*Task requirements*.
1. In two sentences, summarize the excerpt on the professor who declined to write a recommendation letter.
2. Proceed with the excerpt on the declined recommendation letter, starting after its last sentence.

*Selection*.
● ● ●

Have you had any significant interaction with the professor other than in your role as TA?

If not, then he is probably right in declining to write your LoR. While LoRs tend to include lots of praise and nice words, they need some concrete experiences and successes to justify these words; otherwise the writer risks being taken for a windbag. So, for "the very positive letter that you need" (I am taking your professor literally -- yes, usually LoRs have to be really outstanding to be of any use due to the loudness war of recommendations), you need to have collaborated with him on a successful project. If the only thing you have collaborated on with him was a failure, at least in his view, then it will be very hard for him to use it as a basis of a positive assessment of you, at least without slamming the other TAs in the same report (which would open its own can of worms -- I perfectly understand his unwillingness).

On the good side, this has been a summer TAship; you can probably find other reference writers who know you just as well or better.

4

I think you should show your maturity and reply to the professor with a rather neutral e-mail. If you don't want a letter of recommendation anymore why would you want to dispute his claims because he generalized the group behaviour and projected it in some way on you? It's understandable that you are angry because you put in time to do the job the best way you could and yet don't get the 'reward' of a Letter of Recommendation. He probably feels the same way about the TA group because he had to spend more time of his own than he would have liked to.

● ● ●

*Information shown*.
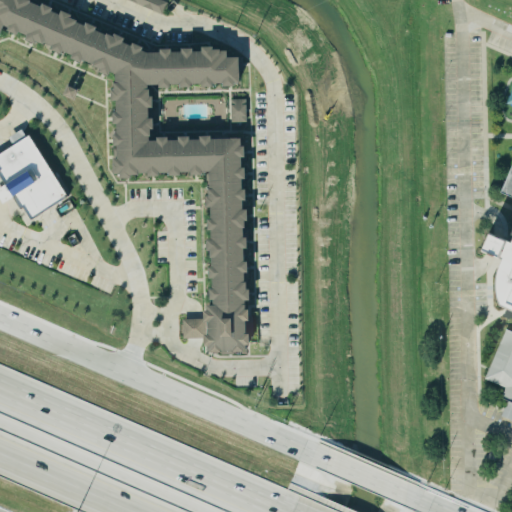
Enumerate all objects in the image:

● ● ●

*Task-by-task answers*.
1. The first answer holds that, without significant interaction beyond the TA role, the professor is probably right to decline, since a very positive letter needs concrete shared successes and a project he viewed as a failure cannot support one. It notes that a summer TAship means other writers may know the applicant as well or better, and a second answer urges replying with a neutral e-mail instead of disputing his generalization, since he likely feels the TA group cost him more of his own time than he wanted.

2.
In my opinion the best way to handle this situation is to reply to the professor and thank him for the opportunity to be a TA for his course. Tell him that you understand his frustration about the TA group and if it's important to you, tell him that you have done the job the best way you could. I would not recommend to send him the e-mail of a student who thanked you. You will not convince him to change his opinion, the damage is already done.

Take it as a learning experience. If you expect someone to do you a favor like writing a Letter of Recommendation, complete the work successfully and make sure that the person who you want to do you a favor takes notice of your work. I don't know how the TA group was organized but maybe you could have tried to support the professor a little bit more by calling out other TA members whose commitment lacked.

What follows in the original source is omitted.